** TEXTO ORIGINAL **
Doña perfecta

Doña perfecta

Es tan buena que no tiene fallos. El único fallo es ese, el que no tiene. Su vida familiar, maravillosa. Un marido que la adora, dos hijos ya mayores . Es una profesional intachable. La primera en entrar, la última en salir. No es que tenga una carrera muy brillante, pero sí todo en punto. Nunca nada retrasado. Todo en orden, todo limpio, todo en su fecha.

No sabe lo que es llegar tarde por dormirse. Tampoco tener el pelo desordenado o con necesidad de ir a la peluquería. Cuida su imagen con tanto esmero que siempre está impecable, pareciera que no suda ni siquiera cuando va al gimnasio.

Es serena en los momentos clave. Mientras todas gritamos, ella habla aún más calmada que nunca. Ni siquiera se desespera cuando le crecen los asuntos en el despacho.

Busca tareas. Se hace la imprescindible asumiendo tareas que no le corresponde y que nadie le valora porque se ofrece antes de que alguien se lo pida. Debe ser que así se siente útil o quizás no sepa que se puede ser de otra forma.

Todo lo que se ve de ella es perfecto, pero su interior bulle. Se exige tanto a si misma, tiene tanto miedo a fallar que su cuerpo batalla entre lo que es y lo que quiere parecer..

Esconde su inseguridad bajo esa rigidez, no vaya a ser que alguien se de cuenta y se lo reproche. Cuando está nerviosa, te suelta un rollo sobre como son las cosas y las vivencias que tienen los demás como si oyéndose, ella misma tranquilizara sus nervios.

La procesión le va por dentro. Tiene malas digestiones, frecuentes dolores de cabeza y permanentemente, insomnio. En vez de cansarle el alma, le duele el cuerpo. Pero no se entera de la sobrecarga que lleva. Se queda en los puros síntomas. El médico, un poco harto, no sabe cómo hacerle ver que esta somatizando, que no es el estómago lo que tiene mal. Ella no quiere oírlo.

No quiere ver tampoco la condescendencia de su marido reculando en tantas ocasiones para darle a ella ocasión de hacerse la imprescindible. Ni a los hijos cuyo temperamento adolescente no encuentra espacio en la perfección. Uno de ellos, más sumiso, se ajusta al perfil familiar; el otro, sin embargo se rebela ante la frialdad emocional de la familia con un comportamiento errático.

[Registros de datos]
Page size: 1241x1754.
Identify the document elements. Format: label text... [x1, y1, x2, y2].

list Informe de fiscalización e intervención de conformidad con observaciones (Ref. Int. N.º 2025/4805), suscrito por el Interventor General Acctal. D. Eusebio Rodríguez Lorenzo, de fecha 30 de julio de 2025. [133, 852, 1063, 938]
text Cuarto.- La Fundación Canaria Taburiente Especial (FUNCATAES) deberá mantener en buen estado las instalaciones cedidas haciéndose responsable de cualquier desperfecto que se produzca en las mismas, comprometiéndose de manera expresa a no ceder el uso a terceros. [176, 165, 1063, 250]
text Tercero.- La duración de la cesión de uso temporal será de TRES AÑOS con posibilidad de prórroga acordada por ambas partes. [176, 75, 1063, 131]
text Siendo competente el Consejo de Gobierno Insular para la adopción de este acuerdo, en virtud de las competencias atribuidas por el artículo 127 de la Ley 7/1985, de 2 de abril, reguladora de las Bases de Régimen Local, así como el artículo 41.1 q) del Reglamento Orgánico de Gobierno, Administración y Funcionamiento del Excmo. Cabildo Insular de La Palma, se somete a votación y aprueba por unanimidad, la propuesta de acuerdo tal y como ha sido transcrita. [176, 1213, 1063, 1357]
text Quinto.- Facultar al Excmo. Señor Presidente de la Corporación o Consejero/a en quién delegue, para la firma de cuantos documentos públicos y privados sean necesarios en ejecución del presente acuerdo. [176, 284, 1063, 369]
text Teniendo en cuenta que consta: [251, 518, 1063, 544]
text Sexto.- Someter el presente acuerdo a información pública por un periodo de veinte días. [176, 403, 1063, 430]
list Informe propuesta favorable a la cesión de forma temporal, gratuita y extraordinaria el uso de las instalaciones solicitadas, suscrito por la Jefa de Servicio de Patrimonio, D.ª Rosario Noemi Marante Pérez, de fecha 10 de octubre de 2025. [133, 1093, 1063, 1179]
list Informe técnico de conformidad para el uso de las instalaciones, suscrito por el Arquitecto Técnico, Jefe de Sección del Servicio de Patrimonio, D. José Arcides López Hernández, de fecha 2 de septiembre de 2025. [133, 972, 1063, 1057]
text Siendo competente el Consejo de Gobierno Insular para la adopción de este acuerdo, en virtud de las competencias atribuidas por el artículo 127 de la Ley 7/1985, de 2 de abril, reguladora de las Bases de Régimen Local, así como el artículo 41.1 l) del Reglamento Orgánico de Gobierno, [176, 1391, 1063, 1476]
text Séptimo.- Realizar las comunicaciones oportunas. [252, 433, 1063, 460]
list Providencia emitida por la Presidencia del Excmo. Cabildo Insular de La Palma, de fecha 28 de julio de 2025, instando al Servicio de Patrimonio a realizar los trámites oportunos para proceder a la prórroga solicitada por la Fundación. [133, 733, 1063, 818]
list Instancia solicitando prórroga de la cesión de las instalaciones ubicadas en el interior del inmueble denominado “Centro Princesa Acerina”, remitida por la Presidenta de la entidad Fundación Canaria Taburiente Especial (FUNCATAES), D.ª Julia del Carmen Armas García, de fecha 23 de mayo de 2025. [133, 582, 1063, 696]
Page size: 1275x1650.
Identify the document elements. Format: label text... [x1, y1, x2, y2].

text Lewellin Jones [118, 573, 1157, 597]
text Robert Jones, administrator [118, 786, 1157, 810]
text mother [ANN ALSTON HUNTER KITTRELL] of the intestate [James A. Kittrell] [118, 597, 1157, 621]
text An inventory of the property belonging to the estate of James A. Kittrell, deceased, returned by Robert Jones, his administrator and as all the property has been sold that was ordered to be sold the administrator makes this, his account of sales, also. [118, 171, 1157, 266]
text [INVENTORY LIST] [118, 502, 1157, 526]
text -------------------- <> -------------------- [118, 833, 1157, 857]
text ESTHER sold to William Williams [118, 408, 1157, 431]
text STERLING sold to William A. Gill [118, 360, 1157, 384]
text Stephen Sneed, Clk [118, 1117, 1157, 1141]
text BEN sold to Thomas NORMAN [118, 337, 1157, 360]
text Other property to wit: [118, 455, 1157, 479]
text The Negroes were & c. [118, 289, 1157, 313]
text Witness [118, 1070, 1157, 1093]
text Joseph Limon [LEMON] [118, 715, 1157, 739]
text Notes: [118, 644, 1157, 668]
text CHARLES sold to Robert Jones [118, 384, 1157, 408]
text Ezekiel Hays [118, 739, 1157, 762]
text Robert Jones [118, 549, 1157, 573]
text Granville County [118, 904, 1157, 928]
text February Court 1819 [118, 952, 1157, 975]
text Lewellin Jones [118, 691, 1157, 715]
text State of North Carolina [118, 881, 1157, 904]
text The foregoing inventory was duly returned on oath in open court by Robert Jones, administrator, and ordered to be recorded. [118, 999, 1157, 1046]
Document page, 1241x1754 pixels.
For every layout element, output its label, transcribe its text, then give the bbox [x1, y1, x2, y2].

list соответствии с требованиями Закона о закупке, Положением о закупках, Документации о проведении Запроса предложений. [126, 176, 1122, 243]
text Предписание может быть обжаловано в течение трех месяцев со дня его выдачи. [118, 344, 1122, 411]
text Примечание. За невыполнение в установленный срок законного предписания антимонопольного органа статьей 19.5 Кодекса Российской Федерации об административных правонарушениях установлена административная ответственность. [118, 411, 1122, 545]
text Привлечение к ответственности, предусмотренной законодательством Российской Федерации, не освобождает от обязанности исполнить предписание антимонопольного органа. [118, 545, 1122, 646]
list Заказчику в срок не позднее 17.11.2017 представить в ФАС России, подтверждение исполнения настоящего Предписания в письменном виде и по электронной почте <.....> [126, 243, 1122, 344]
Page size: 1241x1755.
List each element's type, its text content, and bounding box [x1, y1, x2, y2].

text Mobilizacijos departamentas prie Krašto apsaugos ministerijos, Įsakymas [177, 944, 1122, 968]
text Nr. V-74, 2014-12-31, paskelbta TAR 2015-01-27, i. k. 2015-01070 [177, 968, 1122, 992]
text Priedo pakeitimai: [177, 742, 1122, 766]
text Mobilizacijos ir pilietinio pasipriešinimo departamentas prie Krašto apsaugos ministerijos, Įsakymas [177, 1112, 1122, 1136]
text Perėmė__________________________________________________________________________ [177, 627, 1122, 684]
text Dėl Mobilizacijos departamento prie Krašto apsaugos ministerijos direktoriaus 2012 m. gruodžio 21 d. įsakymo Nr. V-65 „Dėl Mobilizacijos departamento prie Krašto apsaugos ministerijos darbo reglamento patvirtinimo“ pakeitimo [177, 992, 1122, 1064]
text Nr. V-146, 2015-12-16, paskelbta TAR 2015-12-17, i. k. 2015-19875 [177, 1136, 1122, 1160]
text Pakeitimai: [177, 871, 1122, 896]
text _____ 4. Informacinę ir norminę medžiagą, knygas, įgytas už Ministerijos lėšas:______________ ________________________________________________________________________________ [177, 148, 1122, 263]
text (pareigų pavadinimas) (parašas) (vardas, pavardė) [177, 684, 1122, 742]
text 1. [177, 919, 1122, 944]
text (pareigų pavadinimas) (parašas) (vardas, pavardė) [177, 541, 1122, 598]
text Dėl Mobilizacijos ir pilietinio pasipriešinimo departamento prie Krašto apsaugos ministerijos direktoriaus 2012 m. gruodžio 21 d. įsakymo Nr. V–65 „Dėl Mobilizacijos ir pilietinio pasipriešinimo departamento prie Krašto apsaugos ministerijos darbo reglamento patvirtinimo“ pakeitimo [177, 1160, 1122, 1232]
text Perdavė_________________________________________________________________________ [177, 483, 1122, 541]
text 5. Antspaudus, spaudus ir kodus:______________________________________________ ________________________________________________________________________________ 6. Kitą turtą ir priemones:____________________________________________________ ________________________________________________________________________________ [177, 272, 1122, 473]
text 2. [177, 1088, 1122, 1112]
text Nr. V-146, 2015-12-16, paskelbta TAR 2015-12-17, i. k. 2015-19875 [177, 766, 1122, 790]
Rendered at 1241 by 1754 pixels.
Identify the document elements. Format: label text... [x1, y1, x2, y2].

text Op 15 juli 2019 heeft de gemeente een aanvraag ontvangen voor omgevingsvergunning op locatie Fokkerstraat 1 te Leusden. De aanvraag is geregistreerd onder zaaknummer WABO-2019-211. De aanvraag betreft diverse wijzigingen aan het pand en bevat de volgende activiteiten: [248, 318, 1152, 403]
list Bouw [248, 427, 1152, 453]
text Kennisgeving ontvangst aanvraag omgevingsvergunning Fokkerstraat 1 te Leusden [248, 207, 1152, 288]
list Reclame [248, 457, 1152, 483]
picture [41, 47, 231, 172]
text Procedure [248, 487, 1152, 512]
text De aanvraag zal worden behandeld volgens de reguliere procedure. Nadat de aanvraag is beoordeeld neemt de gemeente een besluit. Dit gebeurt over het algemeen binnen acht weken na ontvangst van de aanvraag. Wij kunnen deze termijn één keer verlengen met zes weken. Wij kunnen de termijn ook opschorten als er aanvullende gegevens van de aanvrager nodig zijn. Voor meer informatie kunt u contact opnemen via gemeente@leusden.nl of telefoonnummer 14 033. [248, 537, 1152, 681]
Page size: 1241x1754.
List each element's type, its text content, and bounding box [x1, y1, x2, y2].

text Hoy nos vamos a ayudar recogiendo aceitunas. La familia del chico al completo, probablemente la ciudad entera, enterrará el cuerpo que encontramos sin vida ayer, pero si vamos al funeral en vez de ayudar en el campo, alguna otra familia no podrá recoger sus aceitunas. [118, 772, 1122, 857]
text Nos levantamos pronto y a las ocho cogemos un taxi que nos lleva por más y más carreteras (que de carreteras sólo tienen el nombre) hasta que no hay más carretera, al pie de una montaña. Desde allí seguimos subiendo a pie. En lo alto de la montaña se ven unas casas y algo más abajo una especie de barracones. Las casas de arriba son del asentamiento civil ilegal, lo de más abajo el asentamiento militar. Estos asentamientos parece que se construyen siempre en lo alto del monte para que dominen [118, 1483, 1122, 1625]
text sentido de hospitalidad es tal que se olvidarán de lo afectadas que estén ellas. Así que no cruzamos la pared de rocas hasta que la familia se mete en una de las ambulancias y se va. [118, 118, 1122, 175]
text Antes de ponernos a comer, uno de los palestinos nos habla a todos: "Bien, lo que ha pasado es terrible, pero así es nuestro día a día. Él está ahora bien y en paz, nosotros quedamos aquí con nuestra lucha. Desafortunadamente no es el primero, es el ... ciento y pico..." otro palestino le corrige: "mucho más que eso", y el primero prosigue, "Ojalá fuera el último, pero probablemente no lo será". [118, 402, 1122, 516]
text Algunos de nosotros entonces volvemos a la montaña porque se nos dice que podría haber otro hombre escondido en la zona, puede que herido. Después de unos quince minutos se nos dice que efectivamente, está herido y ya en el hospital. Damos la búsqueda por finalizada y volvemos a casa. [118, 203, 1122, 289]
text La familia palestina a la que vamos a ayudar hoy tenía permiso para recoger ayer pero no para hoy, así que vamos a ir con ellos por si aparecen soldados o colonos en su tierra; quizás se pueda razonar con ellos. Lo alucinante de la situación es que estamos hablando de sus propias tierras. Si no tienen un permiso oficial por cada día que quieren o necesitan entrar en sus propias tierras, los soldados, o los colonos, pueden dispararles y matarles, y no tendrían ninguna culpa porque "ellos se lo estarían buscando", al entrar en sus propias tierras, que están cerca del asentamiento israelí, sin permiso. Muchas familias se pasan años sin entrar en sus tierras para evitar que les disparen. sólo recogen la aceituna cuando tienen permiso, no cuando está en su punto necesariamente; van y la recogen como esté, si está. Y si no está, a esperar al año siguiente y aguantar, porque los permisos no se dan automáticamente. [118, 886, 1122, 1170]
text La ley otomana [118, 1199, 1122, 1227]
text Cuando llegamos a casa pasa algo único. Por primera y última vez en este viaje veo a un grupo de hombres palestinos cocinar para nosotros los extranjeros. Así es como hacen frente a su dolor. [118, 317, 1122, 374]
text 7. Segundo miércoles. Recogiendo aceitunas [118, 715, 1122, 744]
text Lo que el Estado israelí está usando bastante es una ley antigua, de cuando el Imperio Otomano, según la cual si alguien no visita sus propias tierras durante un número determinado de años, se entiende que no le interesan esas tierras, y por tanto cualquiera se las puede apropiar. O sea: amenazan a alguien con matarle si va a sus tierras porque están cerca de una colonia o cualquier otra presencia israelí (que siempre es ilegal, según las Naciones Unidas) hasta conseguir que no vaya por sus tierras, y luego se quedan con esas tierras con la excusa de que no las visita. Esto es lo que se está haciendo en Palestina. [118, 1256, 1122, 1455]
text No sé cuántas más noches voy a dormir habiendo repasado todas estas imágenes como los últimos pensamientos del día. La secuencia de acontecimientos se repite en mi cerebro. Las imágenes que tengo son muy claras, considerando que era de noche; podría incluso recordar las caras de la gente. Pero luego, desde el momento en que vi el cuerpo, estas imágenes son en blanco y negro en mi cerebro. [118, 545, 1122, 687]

** QUÉ HACER **
a - Transcribe del texto original el fragmento que va de "Es tan buena" a "en el despacho.", ambos incluidos.
b - Según el texto original, ¿qué molestias físicas sufre la mujer descrita?

** RESPUESTAS POR TAREA **
a -
Es tan buena que no tiene fallos. El único fallo es ese, el que no tiene. Su vida familiar, maravillosa. Un marido que la adora, dos hijos ya mayores . Es una profesional intachable. La primera en entrar, la última en salir. No es que tenga una carrera muy brillante, pero sí todo en punto. Nunca nada retrasado. Todo en orden, todo limpio, todo en su fecha.

No sabe lo que es llegar tarde por dormirse. Tampoco tener el pelo desordenado o con necesidad de ir a la peluquería. Cuida su imagen con tanto esmero que siempre está impecable, pareciera que no suda ni siquiera cuando va al gimnasio.

Es serena en los momentos clave. Mientras todas gritamos, ella habla aún más calmada que nunca. Ni siquiera se desespera cuando le crecen los asuntos en el despacho.

b - Tiene malas digestiones, frecuentes dolores de cabeza e insomnio permanente.